● **REQUIRED WORK**
Repeat the lines of the data exactly and exclude any picture among them.
--- SUPPLIED RECORDS ---
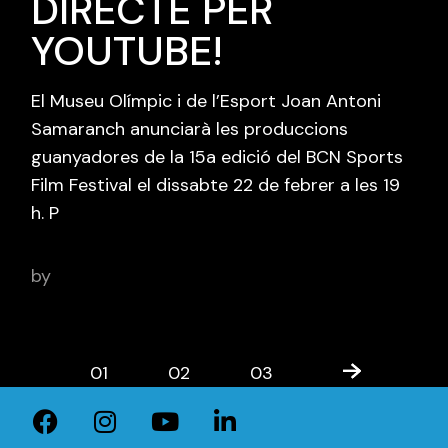
DIRECTE PER
YOUTUBE!
El Museu Olímpic i de l’Esport Joan Antoni
Samaranch anunciarà les produccions
guanyadores de la 15a edició del BCN Sports
Film Festival el dissabte 22 de febrer a les 19
h. P
by
adminbcnsportsfilm
01
02
03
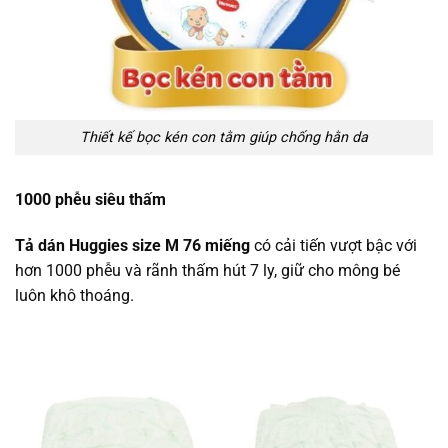
Thiết kế bọc kén con tằm giúp chống hằn da
1000 phễu siêu thấm
Tả dán Huggies size M 76 miếng
có cải tiến vượt bậc với
hơn 1000 phễu và rãnh thấm hút 7 ly, giữ cho mông bé
luôn khô thoáng.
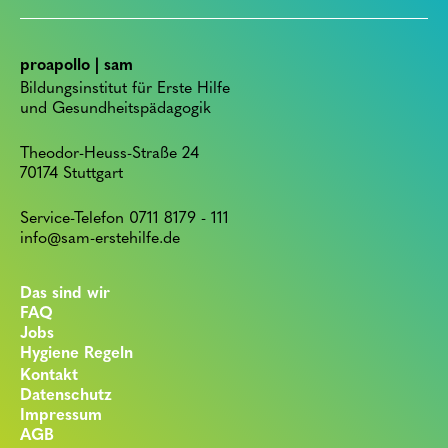
proapollo | sam
Bildungsinstitut für Erste Hilfe
und Gesundheitspädagogik
Theodor-Heuss-Straße 24
70174 Stuttgart
Service-Telefon 0711 8179 - 111
info@sam-erstehilfe.de
Das sind wir
FAQ
Jobs
Hygiene Regeln
Kontakt
Datenschutz
Impressum
AGB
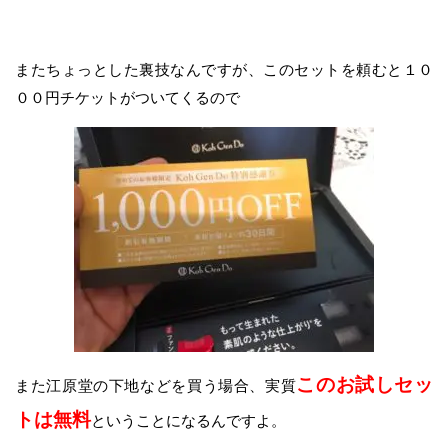
またちょっとした裏技なんですが、このセットを頼むと１０
００円チケットがついてくるので
このお試しセッ
また江原堂の下地などを買う場合、実質
トは無料
ということになるんですよ。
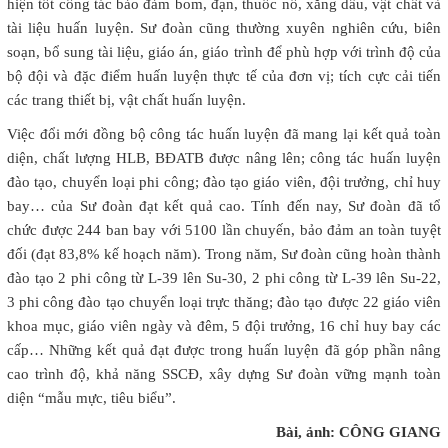
hiện tốt công tác bảo đảm bom, đạn, thuốc nổ, xăng dầu, vật chất và
tài liệu huấn luyện. Sư đoàn cũng thường xuyên nghiên cứu, biên
soạn, bổ sung tài liệu, giáo án, giáo trình để phù hợp với trình độ của
bộ đội và đặc điểm huấn luyện thực tế của đơn vị; tích cực cải tiến
các trang thiết bị, vật chất huấn luyện.
Việc đổi mới đồng bộ công tác huấn luyện đã mang lại kết quả toàn
diện, chất lượng HLB, BĐATB được nâng lên; công tác huấn luyện
đào tạo, chuyển loại phi công; đào tạo giáo viên, đội trưởng, chỉ huy
bay… của Sư đoàn đạt kết quả cao. Tính đến nay, Sư đoàn đã tổ
chức được 244 ban bay với 5100 lần chuyến, bảo đảm an toàn tuyệt
đối (đạt 83,8% kế hoạch năm). Trong năm, Sư đoàn cũng hoàn thành
đào tạo 2 phi công từ L-39 lên Su-30, 2 phi công từ L-39 lên Su-22,
3 phi công đào tạo chuyển loại trực thăng; đào tạo được 22 giáo viên
khoa mục, giáo viên ngày và đêm, 5 đội trưởng, 16 chỉ huy bay các
cấp… Những kết quả đạt được trong huấn luyện đã góp phần nâng
cao trình độ, khả năng SSCĐ, xây dựng Sư đoàn vững mạnh toàn
diện “mẫu mực, tiêu biểu”.
Bài, ảnh: CÔNG GIANG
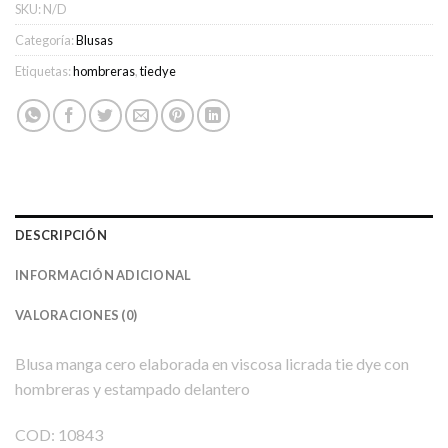
SKU:
N/D
Categoría:
Blusas
Etiquetas:
hombreras
,
tiedye
DESCRIPCIÓN
INFORMACIÓN ADICIONAL
VALORACIONES (0)
Blusa manga cero elaborada en viscosa licrada tie dye con
hombreras y estampado delantero
COD: 10843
---
● **SOLUTION**
DIRECTE PER
YOUTUBE!
El Museu Olímpic i de l’Esport Joan Antoni
Samaranch anunciarà les produccions
guanyadores de la 15a edició del BCN Sports
Film Festival el dissabte 22 de febrer a les 19
h. P
by
adminbcnsportsfilm
01
02
03
Thiết kế bọc kén con tằm giúp chống hằn da
1000 phễu siêu thấm
Tả dán Huggies size M 76 miếng
có cải tiến vượt bậc với
hơn 1000 phễu và rãnh thấm hút 7 ly, giữ cho mông bé
luôn khô thoáng.
proapollo | sam
Bildungsinstitut für Erste Hilfe
und Gesundheitspädagogik
Theodor-Heuss-Straße 24
70174 Stuttgart
Service-Telefon 0711 8179 - 111
info@sam-erstehilfe.de
Das sind wir
FAQ
Jobs
Hygiene Regeln
Kontakt
Datenschutz
Impressum
AGB
またちょっとした裏技なんですが、このセットを頼むと１０
００円チケットがついてくるので
このお試しセッ
また江原堂の下地などを買う場合、実質
トは無料
ということになるんですよ。
hiện tốt công tác bảo đảm bom, đạn, thuốc nổ, xăng dầu, vật chất và
tài liệu huấn luyện. Sư đoàn cũng thường xuyên nghiên cứu, biên
soạn, bổ sung tài liệu, giáo án, giáo trình để phù hợp với trình độ của
bộ đội và đặc điểm huấn luyện thực tế của đơn vị; tích cực cải tiến
các trang thiết bị, vật chất huấn luyện.
Việc đổi mới đồng bộ công tác huấn luyện đã mang lại kết quả toàn
diện, chất lượng HLB, BĐATB được nâng lên; công tác huấn luyện
đào tạo, chuyển loại phi công; đào tạo giáo viên, đội trưởng, chỉ huy
bay… của Sư đoàn đạt kết quả cao. Tính đến nay, Sư đoàn đã tổ
chức được 244 ban bay với 5100 lần chuyến, bảo đảm an toàn tuyệt
đối (đạt 83,8% kế hoạch năm). Trong năm, Sư đoàn cũng hoàn thành
đào tạo 2 phi công từ L-39 lên Su-30, 2 phi công từ L-39 lên Su-22,
3 phi công đào tạo chuyển loại trực thăng; đào tạo được 22 giáo viên
khoa mục, giáo viên ngày và đêm, 5 đội trưởng, 16 chỉ huy bay các
cấp… Những kết quả đạt được trong huấn luyện đã góp phần nâng
cao trình độ, khả năng SSCĐ, xây dựng Sư đoàn vững mạnh toàn
diện “mẫu mực, tiêu biểu”.
Bài, ảnh: CÔNG GIANG
SKU:
N/D
Categoría:
Blusas
Etiquetas:
hombreras
,
tiedye
DESCRIPCIÓN
INFORMACIÓN ADICIONAL
VALORACIONES (0)
Blusa manga cero elaborada en viscosa licrada tie dye con
hombreras y estampado delantero
COD: 10843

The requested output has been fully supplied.